E é por isso que esta experiência-fábula-epifania, de atmosfera ectoplasma, etérea, cósmica e psicodélica é uma profecia. A realidade “assalta” a ficção e assim somos conduzidos pela estética concretista da psicologia personificada e da transfiguração simbólica da visão conservadora da Bíblia, que infere “Tio Boonmee, Que Pode Recordar Suas Vidas Passadas”, do tailandês Apichatpong Weerasethakul, traduzindo -se meio Manoel de Oliveira, meio “Contatos Imediatos de Terceiro Grau”, meio José Saramago. Aqui, a narrativa espera, observa, destaca o bucolismo moderno do som do vento e contempla o tempo das micro-ações repetitivas (de seguir adiante quase igual ao dia anterior) de uma vida comum cotidiana: as plantas regadas, a conversa com outro artista “conservador” que pinta estátuas religiosas, e a masturbação ao luar.

Os detalhes-mistérios são inseridos: o objeto não identificado no céu, o sêmen que some, a assombração de uma mulher, os sonhos. Em “O Estranho Caso de Ezequiel”, a lembrança é plenamente feliz, e a realidade, solitária. Ambienta-se à moda de um filme clássico de terror, com suas características sustos (e ruídos exacerbados) que funcionam mais como conceito que para necessariamente causar medo. O extra-terrestre, que se transmuta convulsivamente em humano, assim como o diretor, fornece um presente de boas-vindas (um descanso das obrigações caseiras e um voltar a sentir) pela diferença alienígena compreendida: uma possibilidade de deturpar a fenda tempo/espaço para revisitar sua felicidade (a projeção esquizofrênica do querer absoluto – a “fé que move montanhas” – sofrida pela loucura da saudade), mesmo que de forma “zumbi fantasmagórico”), só que agora pela eternidade. O tom cômico, de sarcasmo mais circense, cunhado pelo próprio Guto, busca suavizar (e acalmar pela “erva”) a mensagem da filosofia terapêutica abordada, mas no fundo todo esse riso é um desconfortável estágio de impedir nosso próprio auto-questionamento.

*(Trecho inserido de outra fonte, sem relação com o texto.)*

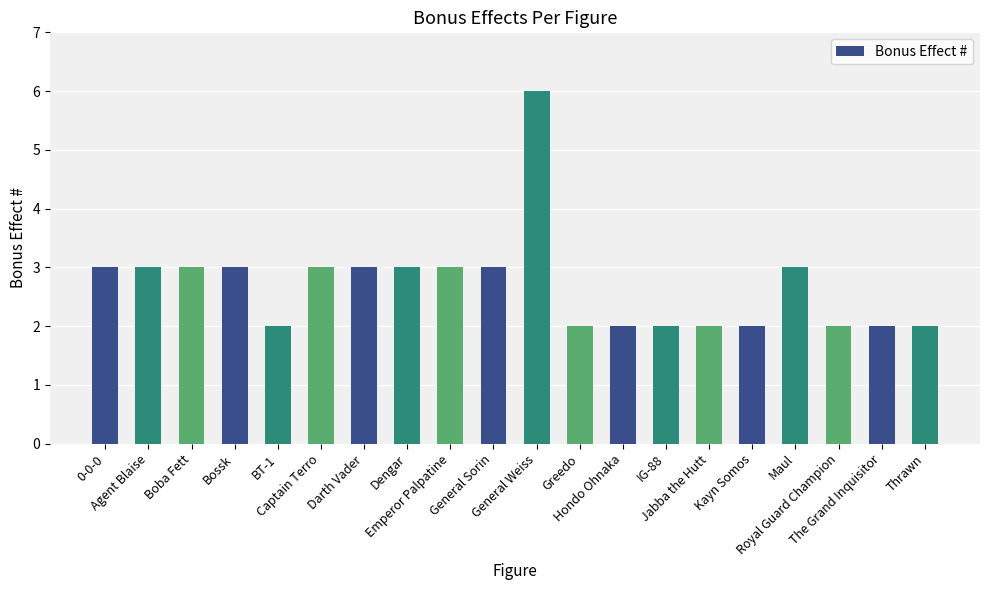

Reading left to right, what are all the values shown in this chart?

3	3	3	3	2	3	3	3	3	3	6	2	2	2	2	2	3	2	2	2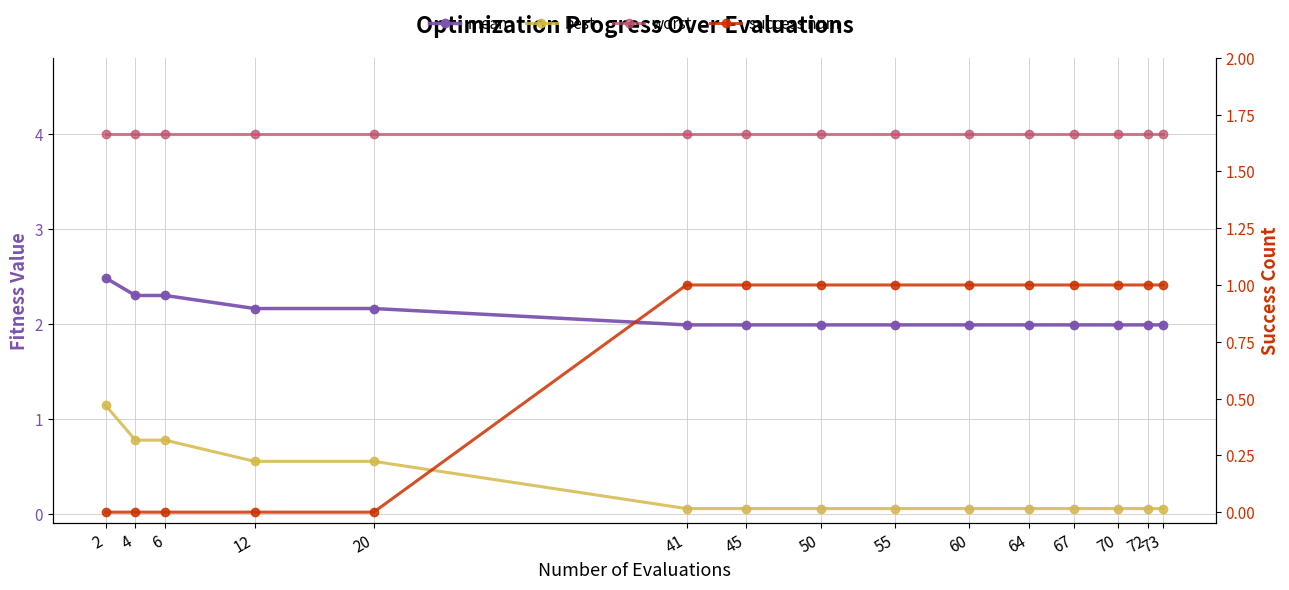

What is the difference between the maximum and second lowest values in the best series?

1.1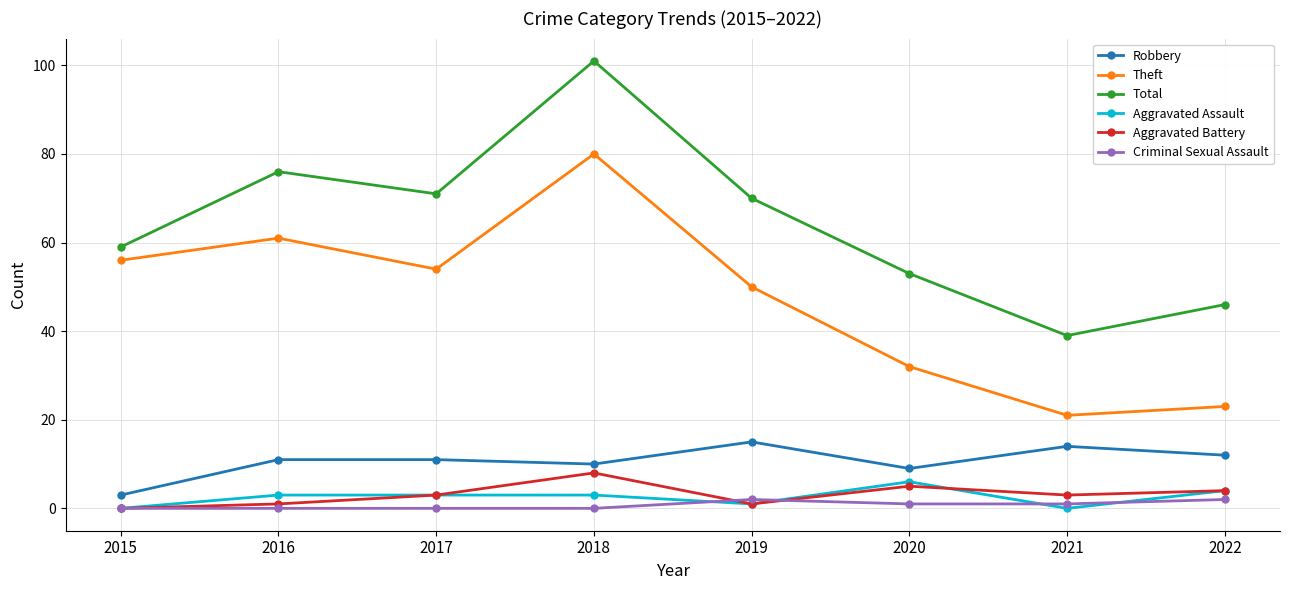

At which category does the chart reach its peak across all series?

2018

“O Estranho Caso de Ezequiel” excede a primazia já determinante quando faz com a a “amada morta” feche os olhos e responda o que vê do “lado de lá”, pontuando subjetivamente a visão do pós-morte. O espectador é presenteado com esta experiência metafísica, surrealista e estranha, que nos faz sair da zona de conforto visual com o qual estamos “acostumados” pelo aceleração das influências comerciais. Não satisfeito, o filme salta para 289 anos depois em um Planeta distante, entre meteoros, cores “aura RBG” (psicotrópico), tela que se expande à moda de “Mommy”, de Xavier Dolan, placa da moto EZK 25 15 17, e música transcendental de Shlohmo e o álbum “Dark Red” (que pode ser definido pela união inferência de The XX com Cosmic Project), esta última que nos conduz com força alucinógena e catarse libertária (à moda do final do filme “2001 – Uma Odisseia no Espaço”, de Stanley Kubrick). É o conceito espírita-budista da sequência da vida em outro plano astral que plasma espelha a Terra em que vivemos no momento.

Concluindo, um filme que já nasce perfeito, único, obrigatório, que cria um gênero ímpar e particular por abraçar a “experiência-viagem fantástica de reconectar a perda de um luto” e de “lidar com a morte de forma mais frontal e concreta” por uma “família não ortodoxa, peculiar e que incomoda a sociedade” (apenas por não impor nada, por ser livre e por existir naturalmente), finaliza o realizador Guto Parente em uma entrevista exclusiva a nosso site. Altamente recomendado.